Die Krise würde gar die Grosse Depression der 30er-Jahre in den Schatten stellen, befürchteten Ökonomen, als die Industrie-Aufträge 2009 ins Bodenlose fielen und die Arbeitslosigkeit emporschnellte. Doch nun hat sich herausgestellt, dass sie trotz hoher Arbeitslosigkeit nicht ganz so verheerend war wie befürchtet. 2009 ist das Schweizer Bruttoinlandsprodukt (BIP) nur um 1,5 Prozent geschrumpft und in den zwei letzten Quartalen des Jahres hat es sogar wieder leicht zugenommen. Damit hat die Schweiz die Krise weit besser überstanden als die meisten Industrieländer. Das verdankt sie glücklichen Umständen.

Finanzierung: Viele Schweizer Firmen haben den Boom genutzt, um Eigenkapital anzuhäufen. Davon zehren sie nun. Auch erhalten die meisten Unternehmen von ihren Banken ausreichend Kredite. Im Ausland harzt es dagegen vielerorts. Britische und amerikanische Institute haben mit Immobiliendarlehen so horrende Verluste erlitten, dass sie finanziell ausgepumpt sind. Sie halten die Unternehmen knapp.

Immobilien: Der Zusammenbruch der Liegenschaftspreise war der Brandbeschleuniger dieser Rezession. Wenn Banken am Abgrund stehen, hat das noch keine Wirtschaft unbeschadet überstanden. Zudem machen Immobilienkrisen auch die Einwohner eines Landes ärmer, was den Konsum lähmt. Die Schweizer Banken haben mit Immobilien zuletzt fast keine Verluste erlitten. Vielmehr forcieren sie das Hypothekargeschäft munter weiter. Dabei würde es aber sicher nichts schaden, wenn sie langsam etwas vorsichtiger würden.
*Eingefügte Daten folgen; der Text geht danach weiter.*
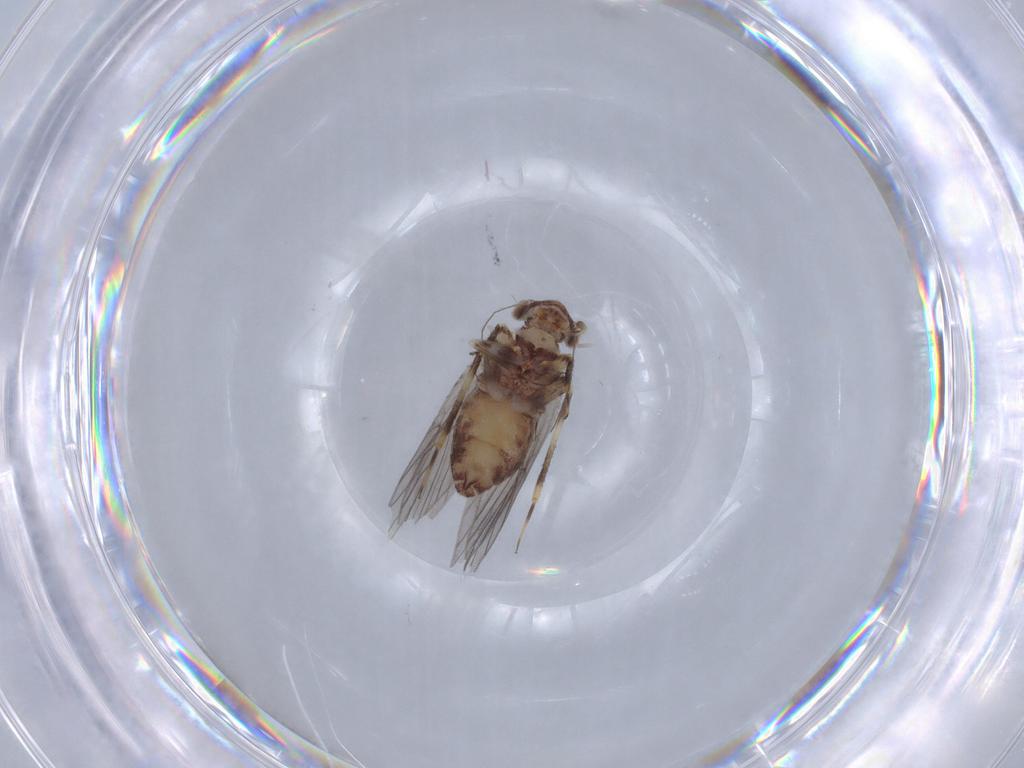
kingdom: Animalia
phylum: Arthropoda
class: Insecta
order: Psocodea
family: Lepidopsocidae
Konsum und Bau: In der Schweiz ist laufend mehr konsumiert worden - im vergangenen Jahr 1,2 Prozent. Das hat die Wirtschaft gestützt. Mehr Konsum heisst aber nicht, dass die Schweizer nun wie die Amerikaner der Kaufwut verfallen wären. Im vergangenen Jahr ist nämlich auch die Anzahl der Einwohner um 1,1 Prozent gewachsen, und diese Menschen besuchen Restaurants, gehen zum Coiffeur und brauchen Möbel. Der gleiche Effekt spielt zu- gunsten der Bauindustrie. Auch diese schon oft totgesagte Branche hat die Krise der Wirtschaft gemildert. 2009 stiegen die Bau-ausgaben um 1,3 Prozent, zu einem grossen Teil ebenfalls dank den Immigranten.

Export: Die Maschinenindus-trie ist von der Krise so hart getroffen worden wie nie zuvor. Die wichtigste Schweizer Exportbranche hat von der Rezession dagegen nichts gespürt: Die Pharmafirmen produzieren auf Hochtouren. Die Branche bestreitet einen Drittel der Schweizer Ausfuhren, wobei Tabletten in Krisen anders als Industriegüter keinen Preisdruck spüren.

Doch obwohl die Rezession in der Schweiz rein statistisch gesehen ausgestanden ist, weist die Schweiz weiterhin Krisensymptome auf. So liegt die Arbeitslosigkeit mit 4,5 Prozent auf einem für hiesige Verhältnisse hohen Niveau. Auch Konkurse sind noch weit verbreitet. Richtig schlecht geht es schliesslich weiterhin der Industrie. Obwohl die Aufträge wieder leicht angezogen haben, bleibt die Auslastung fast so niedrig wie nie zuvor. Aymo Brunetti, Leiter Direktion für Wirtschaftspolitik im Seco, zieht daher ein durchzogenes Fazit aus den neuesten BIP-Zahlen: Diese hätten zwar positiv überrascht, Vorsicht sei aber weiterhin angebracht. Auch Claude Maurer von der Credit Suisse prognostiziert keinen rasanten Aufschwung. Die Nachfrage aus Asien belebe zwar die Schweizer Wirtschaft, die Binnenwirtschaft werde ihr Tempo aber kaum halten können.